Construction of sulfide nanoparticles on hydrangea-like nickel-cobalt hydroxide for enhanced pseudocapacitance

Transition metal hydroxides have been extensively studied due to their high theoretical capacity. However, poor electrical conductivity and limited active sites hinder further practical applications. Therefore, in this work, hydrangea-like NiCo-LDH(Layered double hydroxide) precursor was synthesized by hydrothermal method. Based on this precursor, sulfide nanoparticles were constructed on NiCo-LDH nanosheets through an ion-exchange strategy. Sulfide nanoparticles with high electrical conductivity are grown in NiCo-LDH nanosheets, and the construction of heterojunctions between NiCo-LDH and sulfide nanoparticles enables them to provide ion or electron transport paths to each other, significantly improving electrode materials conductivity. Also, the close contact between the nanoparticles and LDH provides additional active sites. Significant synergy between nanoparticles and LDH, which contributes to improved electrochemical performance.
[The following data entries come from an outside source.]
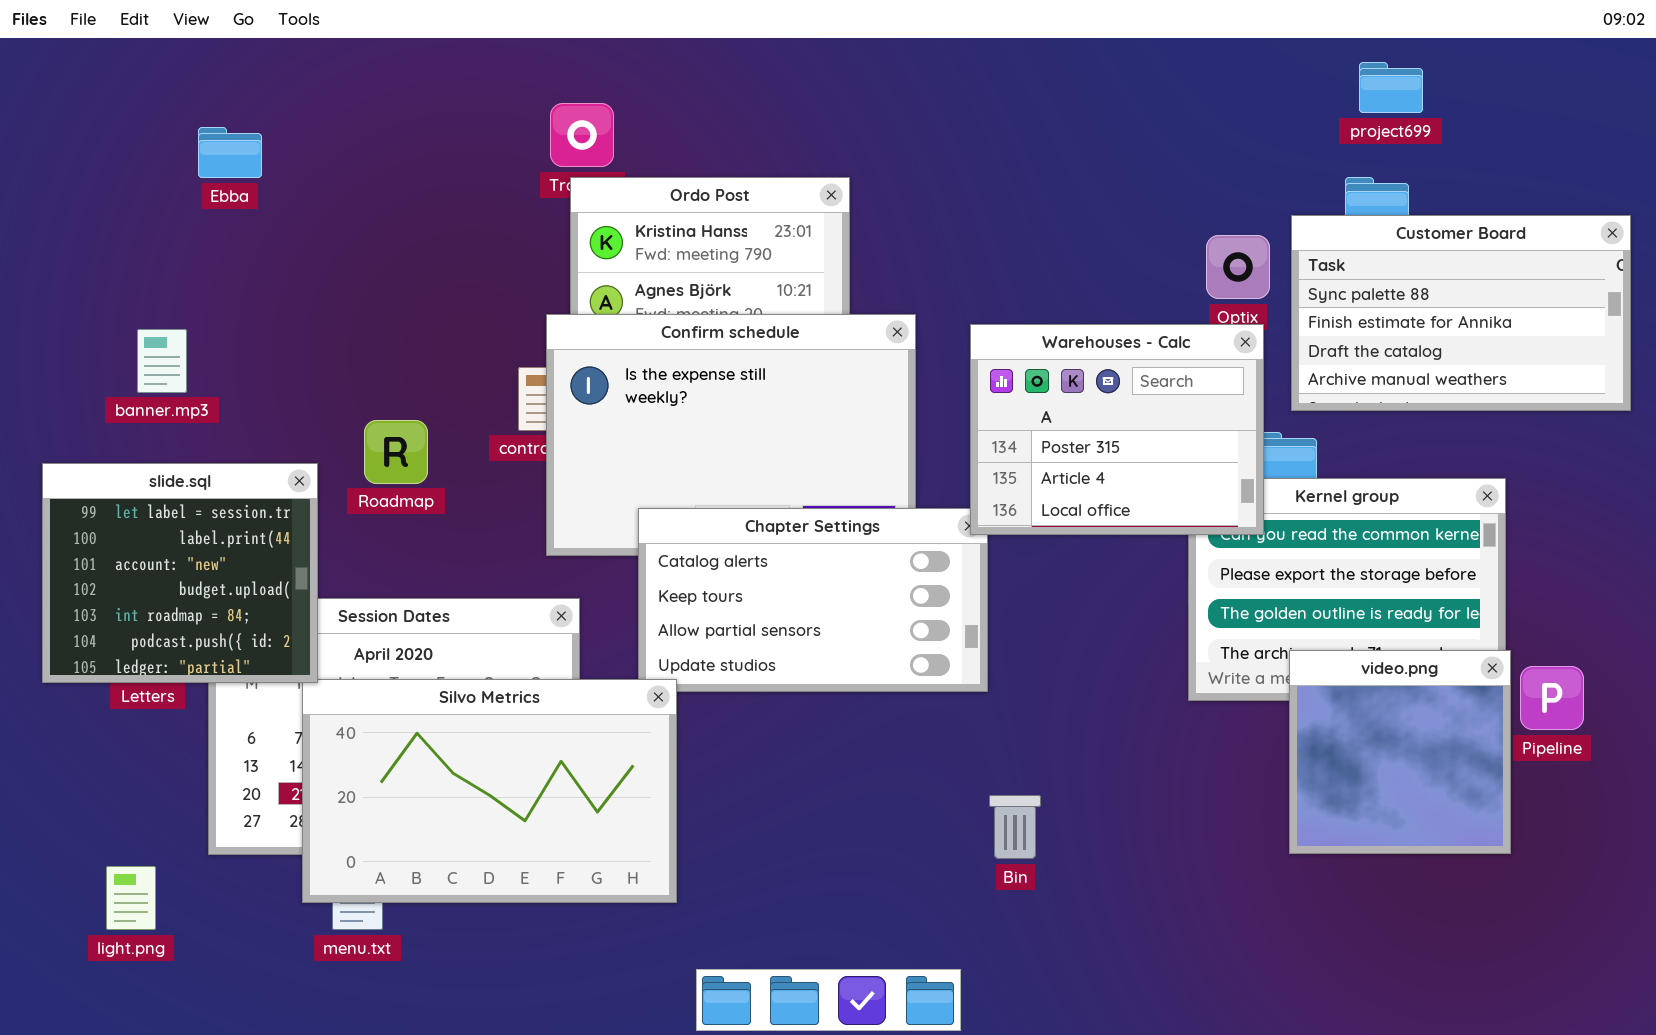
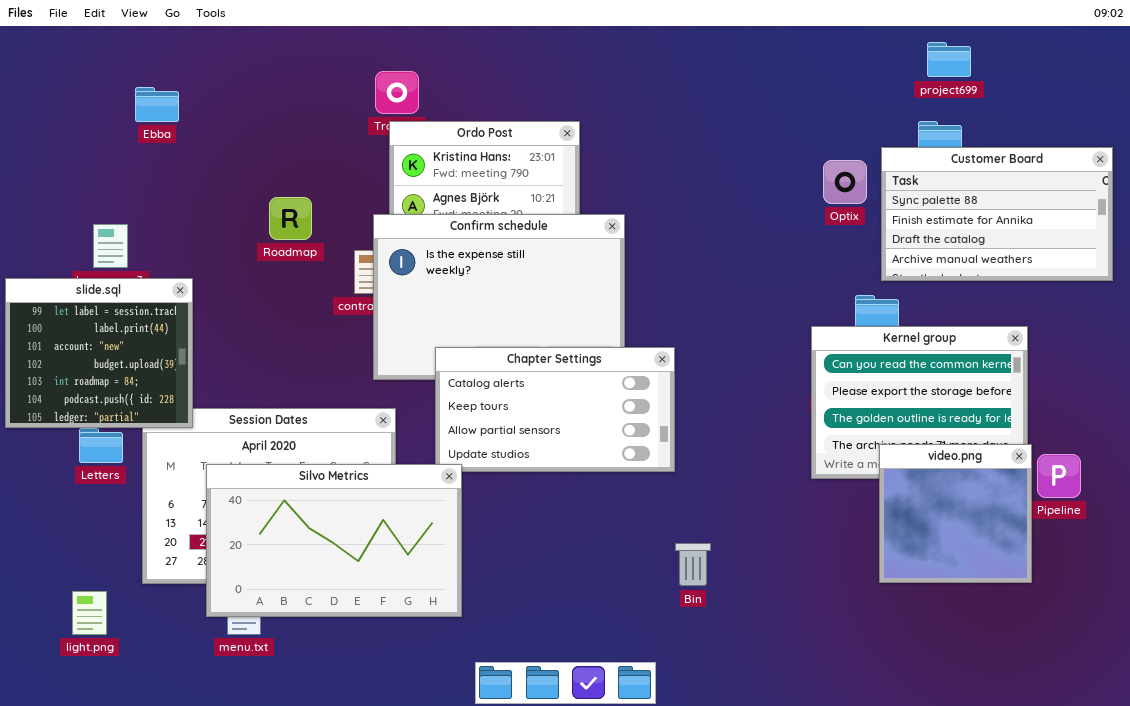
Warehouses - Calc: [970,324,1264,535] -> none, closed
Roadmap: [364,420,428,484] -> [269,197,312,240], moved
slide.sql: [42,463,318,683] -> [5,278,193,428], moved

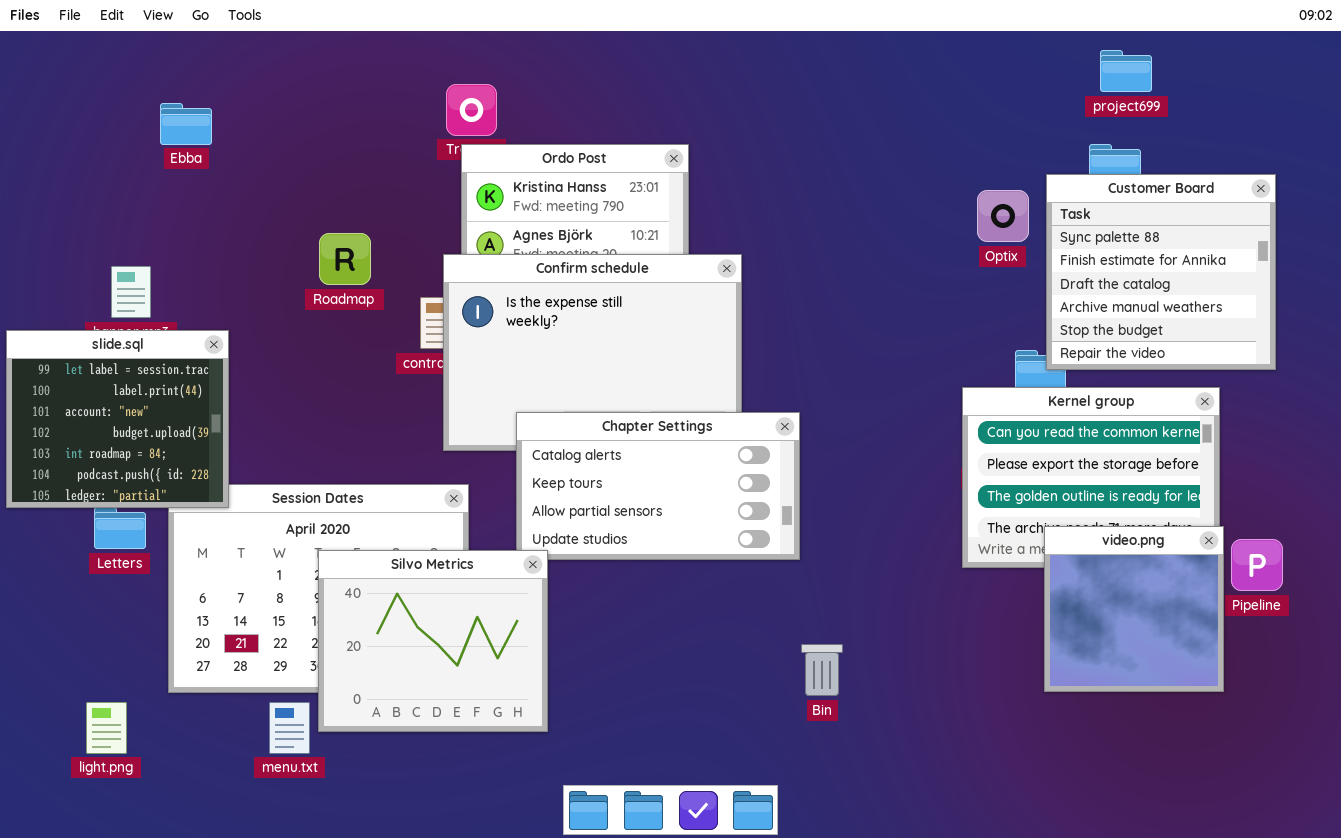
Customer Board: [881,147,1113,281] -> [1046,174,1276,370], resized
Silvo Metrics: [206,464,462,617] -> [318,550,548,732], resized

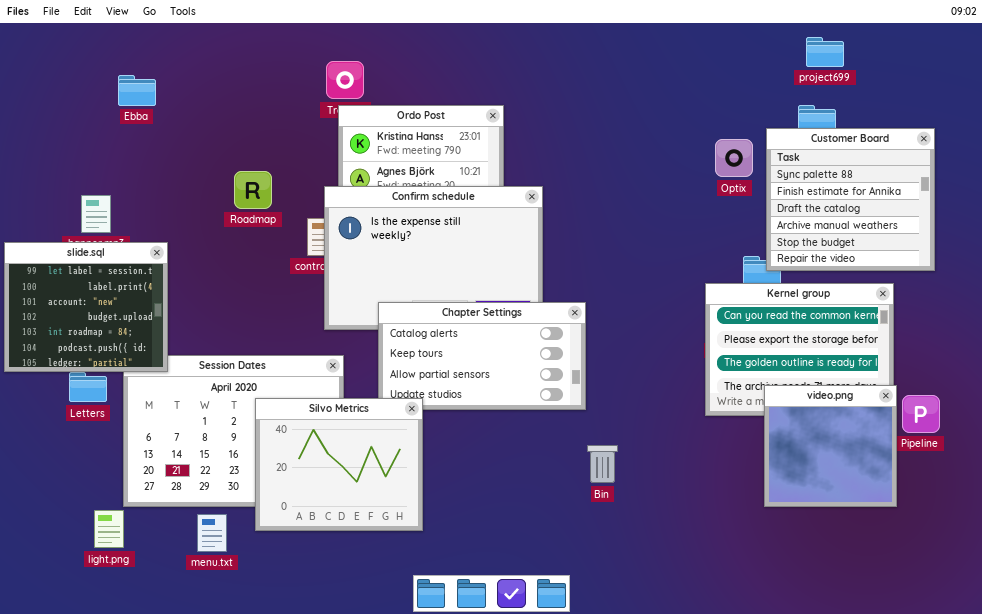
Silvo Metrics: [318,550,548,732] -> [255,398,423,531], moved
Bin: [801,644,843,696] -> [587,445,618,483], moved
light.png: [86,702,127,754] -> [94,510,124,548], moved

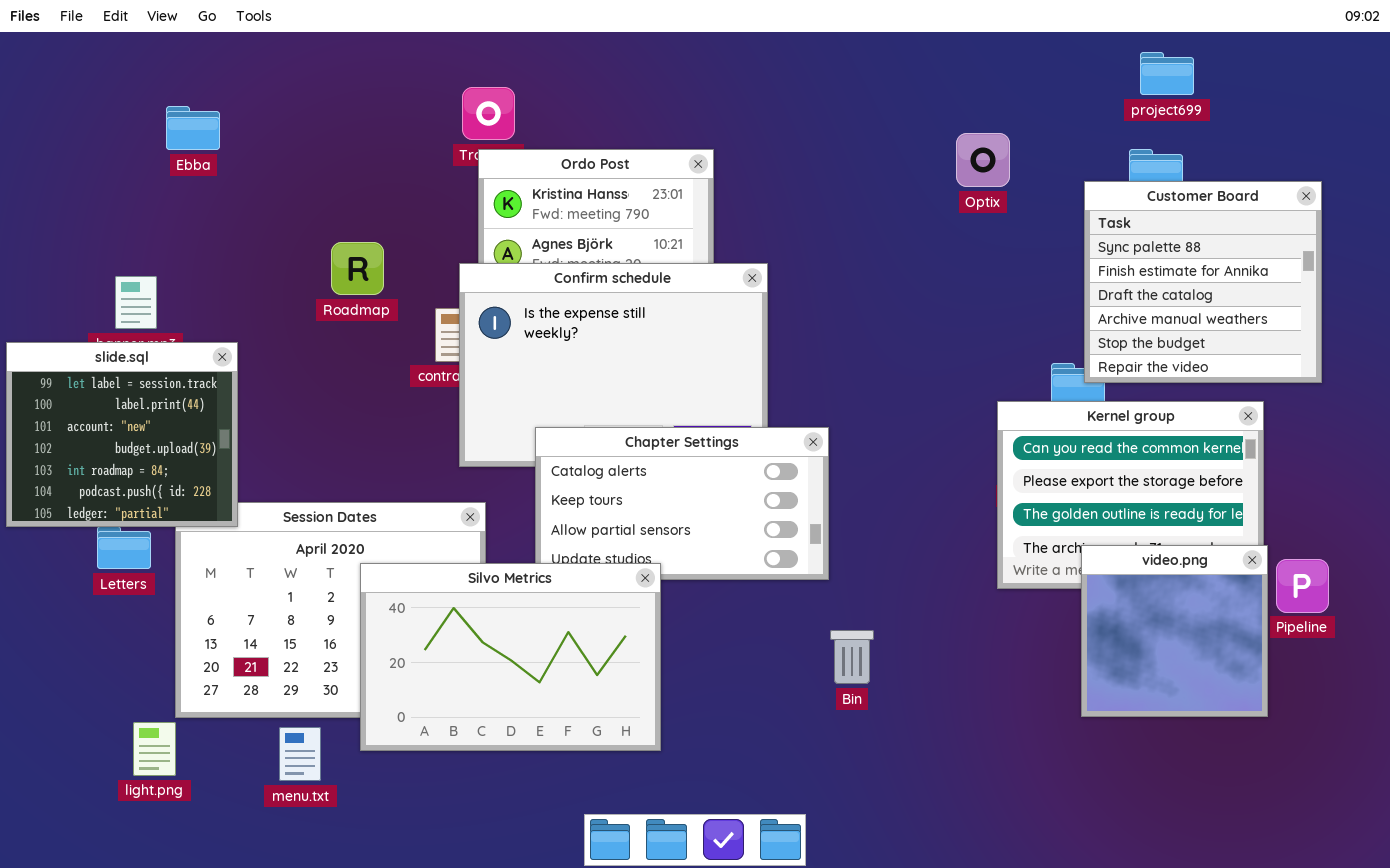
Optix: [715,139,753,177] -> [956,133,1010,187], moved
Silvo Metrics: [255,398,423,531] -> [360,563,661,751], resized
By adjusting the amount of thioacetamide added, the optimized NC/S-15(Means added 15 mg thioacetamide for NiCo-LDH)material(267.8 mAh g(-1) at 1A g(-1)) showed better specific capacity than NiCo-LDH. Assembled hybrid supercapacitor (HSC) using NC/S-15 nanomaterials as cathode and activated carbon (AC) as anode with high specific capacitance of 126.76 F g(-1)at 1 A g(-1) and reasonable energy and power density (43.6 Wh kg(-1) at 375 W kg(-1)) as well as excellent capacitance retention (83 % after 5000 cycles).